Manhattan Real Estate Agent – Michael D. Rehm

(646) 895-2945


Upper East Side History

Today, the Upper East side of Manhattan is known as one of the most upscale neighborhoods in the United States. But it has a long history of events that took place before famous families like the Rockefellers, Roosevelts, Kennedys, Whitneys and Dukes laid claim to the land.

In the times before Europeans immigrants settled on the Upper East Side, it was a popular fishing destination for Native Americans who would find their meals along the East River Bluffs. Once immigration began to take place, it became a hub for market gardens and agricultural land.

In 1837, the New York and Harlem railroad brought commercial traffic into NYC’s rural areas and the Upper East Side was a center for growth. Piano factories, stables and breweries opened, providing jobs for much of the population. Farmlands were subdivided to make room for expansion.

By the 1880’s the Upper East Side became a prime location for real estate and development. Several Neo-Grec, Queen Anne and Romanesque Revival style row houses were made available to the middle class. Pricier homes were built along 5th Ave. while large tenements provided housing to the working class.

In the 1900’s many of the row houses were torn down to make way for more elegant residences. New schools, churches, synagogues, museums, social clubs and shops were added enhancing the neighborhoods residential appeal. By the 1910’s only the wealthiest people could afford to live on the Upper East Side.

In the 20th century, luxury apartments were constructed in the area making it more accessible to the many people who wanted to live there. East River Drive was constructed making for even more development and commerce in the neighborhood.

And while the area has changed in terms of welcoming people representing various income levels, it maintains its reputation as a coveted and rather expensive place to live.

People and Landmarks

The deep history of the Upper East Side is still visible today in its many historic districts. These include the following:

  • The Upper East Side Historic District was added to the National Register of Historic Places in 1984. It is home to several residential structures built after the Civil War and runs from 59th to 78th along 5th Ave.
  • The Metropolitan Museum Historic District was designated in 1977 and runs from 79th to 86th on 5th Ave.
  • The Park Avenue Historic District was designated in 2014 and runs along Park Ave. from 79th to 91st
  • The Carnegie Hall District was designated in 1974 and runs along 5th Ave from 86th to 98th St.

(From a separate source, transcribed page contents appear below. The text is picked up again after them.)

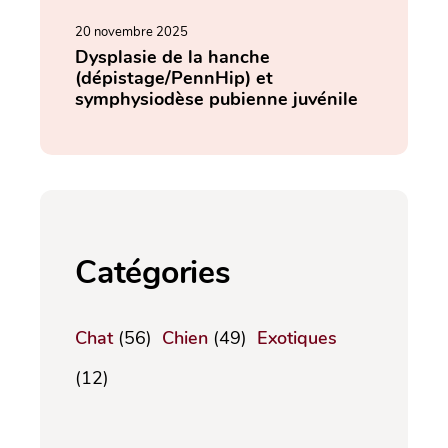
20 novembre 2025
Dysplasie de la hanche
(dépistage/PennHip) et
symphysiodèse pubienne juvénile
Catégories
Chat
(56)
Chien
(49)
Exotiques
(12)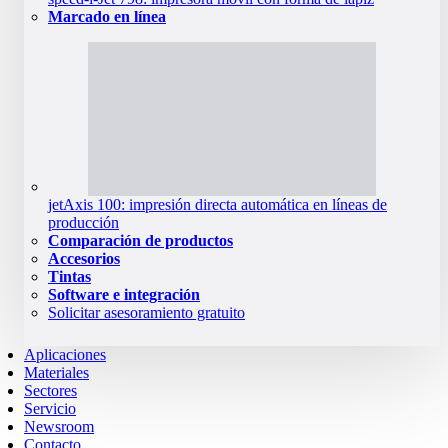
Marcado en línea
jetAxis 100: impresión directa automática en líneas de
producción
Comparación de productos
Accesorios
Tintas
Software e integración
Solicitar asesoramiento gratuito
Aplicaciones
Materiales
Sectores
Servicio
Newsroom
Contacto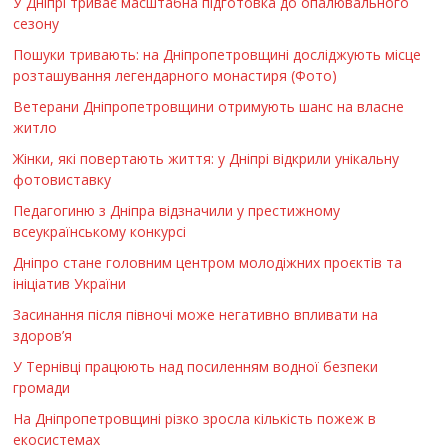
У Дніпрі триває масштабна підготовка до опалювального
сезону
Пошуки тривають: на Дніпропетровщині досліджують місце
розташування легендарного монастиря (Фото)
Ветерани Дніпропетровщини отримують шанс на власне
житло
Жінки, які повертають життя: у Дніпрі відкрили унікальну
фотовиставку
Педагогиню з Дніпра відзначили у престижному
всеукраїнському конкурсі
Дніпро стане головним центром молодіжних проєктів та
ініціатив України
Засинання після півночі може негативно впливати на
здоров’я
У Тернівці працюють над посиленням водної безпеки
громади
На Дніпропетровщині різко зросла кількість пожеж в
екосистемах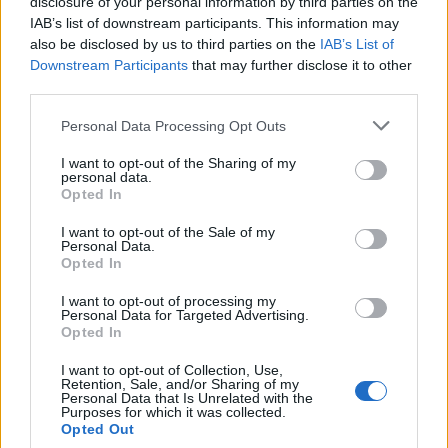
disclosure of your personal information by third parties on the
IAB’s list of downstream participants. This information may
also be disclosed by us to third parties on the
IAB’s List of
Downstream Participants
that may further disclose it to other
third parties.
Изкуствен интелект за първи път
създаде нови жизнеспособни вируси
Personal Data Processing Opt Outs
07.08.2026 / 15:30
I want to opt-out of the Sharing of my
personal data.
Opted In
I want to opt-out of the Sale of my
Personal Data.
Opted In
I want to opt-out of processing my
Personal Data for Targeted Advertising.
Opted In
I want to opt-out of Collection, Use,
Retention, Sale, and/or Sharing of my
Personal Data that Is Unrelated with the
Purposes for which it was collected.
Opted Out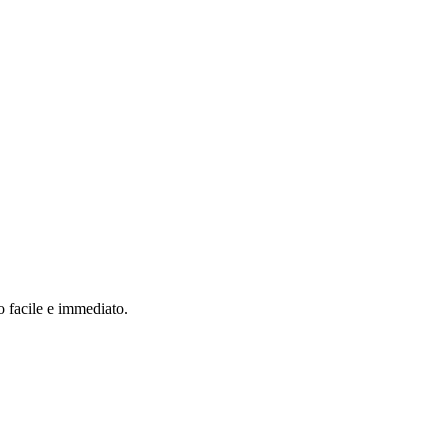
o facile e immediato.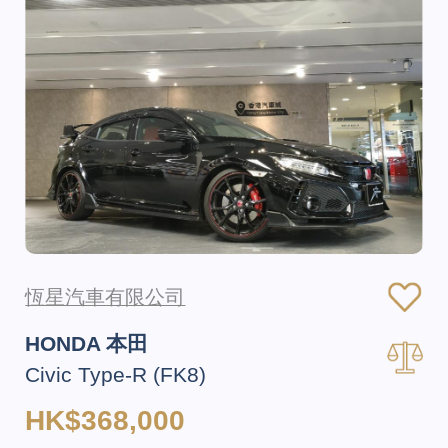
恆星汽車有限公司
HONDA 本田
Civic Type-R (FK8)
HK$368,000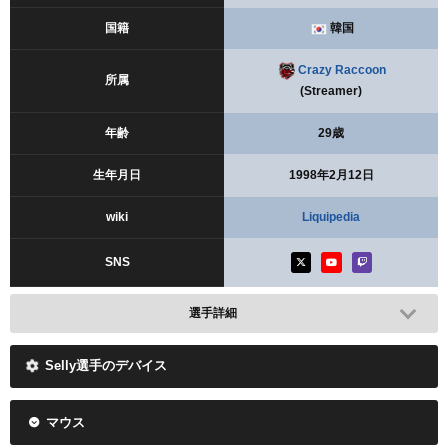
国籍
韓国
Crazy Raccoon
所属
(Streamer)
年齢
29歳
生年月日
1998年2月12日
wiki
Liquipedia
SNS
選手詳細
Selly選手のデバイス
マウス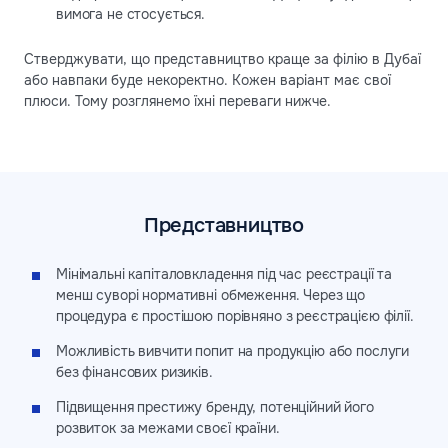
вимога не стосується.
Стверджувати, що представництво краще за філію в Дубаї
або навпаки буде некоректно. Кожен варіант має свої
плюси. Тому розглянемо їхні переваги нижче.
Представництво
Мінімальні капіталовкладення під час реєстрації та
менш суворі нормативні обмеження. Через що
процедура є простішою порівняно з реєстрацією філії.
Можливість вивчити попит на продукцію або послуги
без фінансових ризиків.
Підвищення престижу бренду, потенційний його
розвиток за межами своєї країни.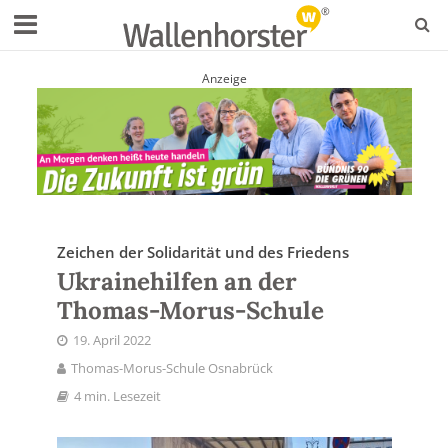
Anzeige
Zeichen der Solidarität und des Friedens
Ukrainehilfen an der
Thomas-Morus-Schule
19. April 2022
Thomas-Morus-Schule Osnabrück
4 min. Lesezeit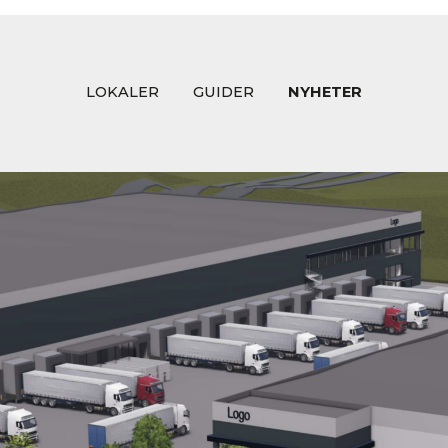
LOKALER
GUIDER
NYHETER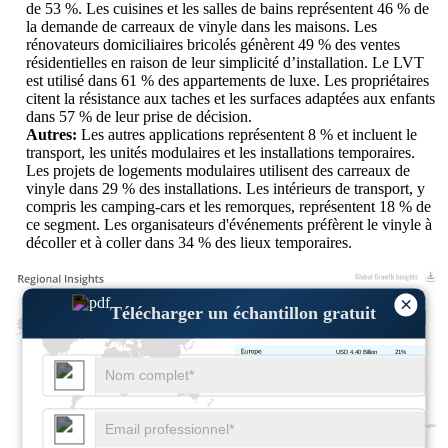
de 53 %. Les cuisines et les salles de bains représentent 46 % de
la demande de carreaux de vinyle dans les maisons. Les
rénovateurs domiciliaires bricolés génèrent 49 % des ventes
résidentielles en raison de leur simplicité d’installation. Le LVT
est utilisé dans 61 % des appartements de luxe. Les propriétaires
citent la résistance aux taches et les surfaces adaptées aux enfants
dans 57 % de leur prise de décision.
Autres:
Les autres applications représentent 8 % et incluent le
transport, les unités modulaires et les installations temporaires.
Les projets de logements modulaires utilisent des carreaux de
vinyle dans 29 % des installations. Les intérieurs de transport, y
compris les camping-cars et les remorques, représentent 18 % de
ce segment. Les organisateurs d'événements préfèrent le vinyle à
décoller et à coller dans 34 % des lieux temporaires.
×
Télécharger un échantillon gratuit
USD 5.65 Billion
27%
USD 4.40 Billion
21%
USD 8.58 Billion
41%
USD 2.30 Billion
11%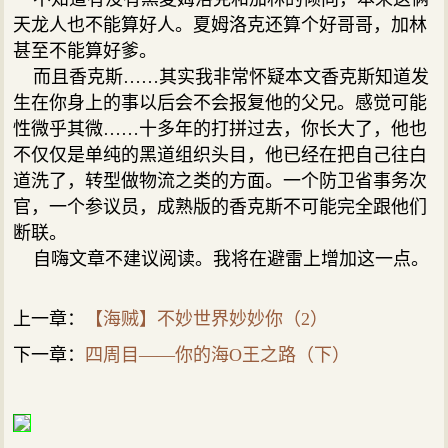
天龙人也不能算好人。夏姆洛克还算个好哥哥，加林
甚至不能算好爹。
而且香克斯……其实我非常怀疑本文香克斯知道发
生在你身上的事以后会不会报复他的父兄。感觉可能
性微乎其微……十多年的打拼过去，你长大了，他也
不仅仅是单纯的黑道组织头目，他已经在把自己往白
道洗了，转型做物流之类的方面。一个防卫省事务次
官，一个参议员，成熟版的香克斯不可能完全跟他们
断联。
自嗨文章不建议阅读。我将在避雷上增加这一点。
上一章：
【海贼】不妙世界妙妙你（2）
下一章：
四周目——你的海O王之路（下）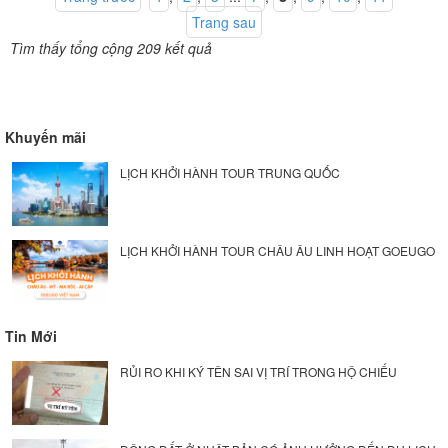
Trang sau
Tìm thấy tổng cộng 209 kết quả
Khuyến mãi
LỊCH KHỞI HÀNH TOUR TRUNG QUỐC
LỊCH KHỞI HÀNH TOUR CHÂU ÂU LINH HOẠT GOEUGO
Tin Mới
RỦI RO KHI KÝ TÊN SAI VỊ TRÍ TRONG HỘ CHIẾU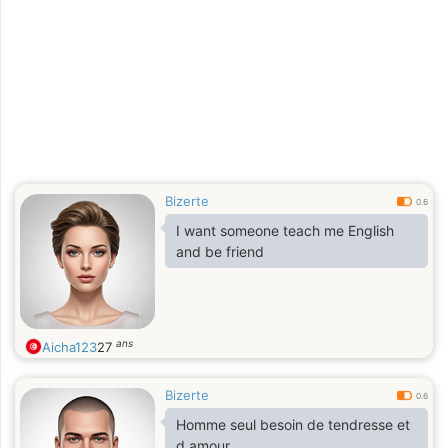
Bizerte
0.6
I want someone teach me English
and be friend
ans
Aicha123
27
Bizerte
0.6
Homme seul besoin de tendresse et
d amour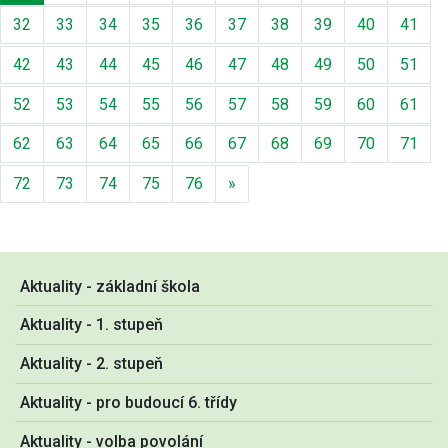
32
33
34
35
36
37
38
39
40
41
42
43
44
45
46
47
48
49
50
51
52
53
54
55
56
57
58
59
60
61
62
63
64
65
66
67
68
69
70
71
Další
72
73
74
75
76
»
Aktuality - základní škola
Aktuality - 1. stupeň
Aktuality - 2. stupeň
Aktuality - pro budoucí 6. třídy
Aktuality - volba povolání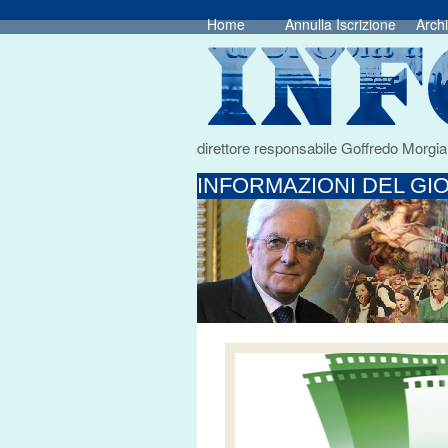
Home
Annulla Iscrizione
Archi
direttore responsabile Goffredo Morgia
INFORMAZIONI DEL GIO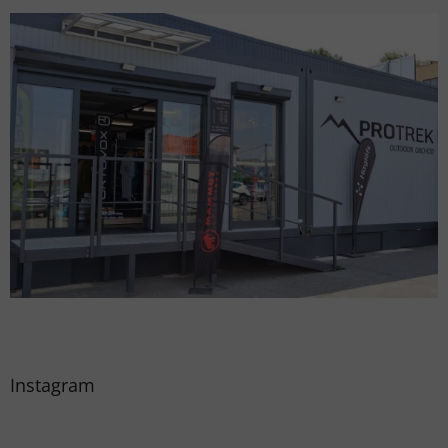
Instagram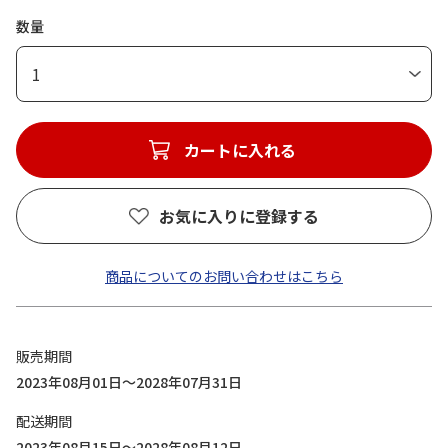
数量
1
カートに入れる
お気に入りに登録する
商品についてのお問い合わせはこちら
販売期間
2023年08月01日～2028年07月31日
配送期間
2023年08月15日～2028年08月12日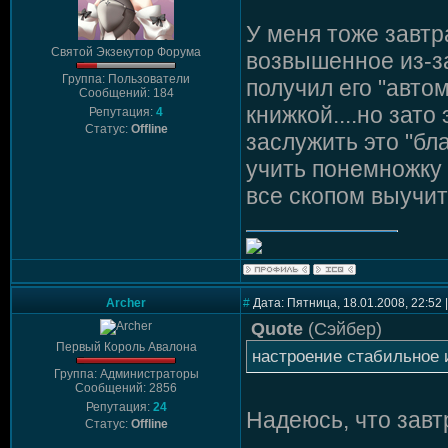
У меня тоже завтр
Святой Экзекутор Форума
возвышенное из-за 
Группа: Пользователи
получил его "авто
Сообщений: 184
книжкой....но зато
Репутация:
4
Статус:
Offline
заслужить это "бл
учить понемножку 
все скопом выучит
Archer
#
Дата: Пятница, 18.01.2008, 22:52
Quote
(
Сэйбер
)
Первый Король Авалона
настроение стабильное
Группа: Администраторы
Сообщений: 2856
Репутация:
24
Надеюсь, что завт
Статус:
Offline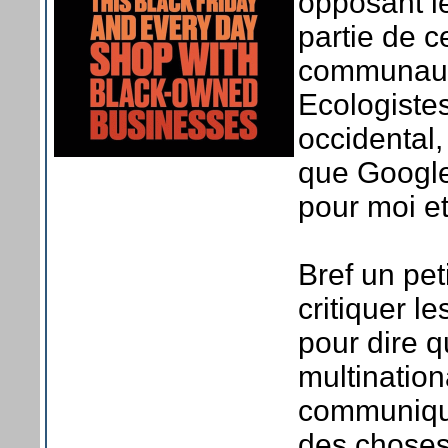
opposant le
partie de 
communauté
Ecologistes
occidental,
que Google
pour moi et
Bref un pe
critiquer l
pour dire q
multination
communiquer
des choses 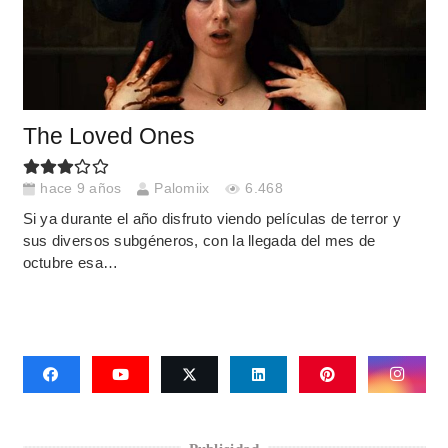
The Loved Ones
hace 9 años
Palomiix
6.468
Si ya durante el año disfruto viendo películas de terror y
sus diversos subgéneros, con la llegada del mes de
octubre esa…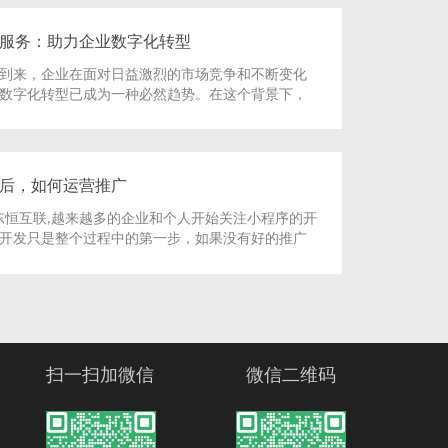
服务：助力企业数字化转型
到来，企业在面对日益激烈的市场竞争和不断变化
数字化转型已成为一种必然趋势。在这个背景下，
务崭露头角，成为助力企业数字化转型的重要工具
讨北京小程序制作服务在企业数字化转型中的作用
后，如何运营推广
东恒互联,越来越多的企业和个人开始关注小程序的开
开发只是整个过程中的第一步，如果没有好的推广
序很难得到用户的关注和认可。本文将介绍一些小
法和策略，帮助您提高小程序的曝光度和用户量。
扫一扫加微信
微信二维码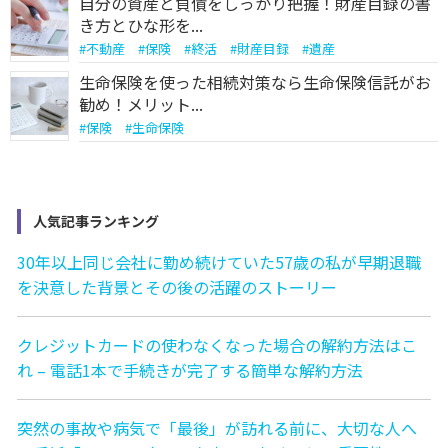
自分の資産と負債をしっかり把握！財産目録の書
き方とひな形を...
#
不動産
#
保険
#
終活
#
財産目録
#
遺産
生命保険を使った相続対策なら生命保険信託がお
勧め！メリット...
#
保険
#
生命保険
人気記事ランキング
30年以上同じ会社に勤め続けていた57歳の私が早期退職
を決意した背景とその後の活躍のストーリー
クレジットカードの使わなくなった場合の解約方法はこ
れ – 電話1本で手続きが完了する簡単な解約方法
突然の事故や病気で「最後」が訪れる前に、大切な人へ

The neighborhood has been the residential home to countless debutantes and celebrities. In addition to housing the Rockefellers, Roosevelts and Kennedys, it was also the neighborhood of choice for Simon Cowell, Phoebe Cates, Mariah Carey, Andy Warhol and more. It is the location of Gracie Mansion, home of the mayor of New York.

Current Projects

The Upper East Side is a popular neighborhood and development is nonstop. Currently, a few remaining buildings on the 1600 block of 1st Ave. are being demolished seemingly to make way for more new construction. There is also a proposal to build a 233-foot-tall tower for the New York Blood Center on a residential block currently under consideration.

The Upper East Side has a rich history, and the story keeps unfolding every day. It’s colorful people and vibrant buildings are all part of the narrative.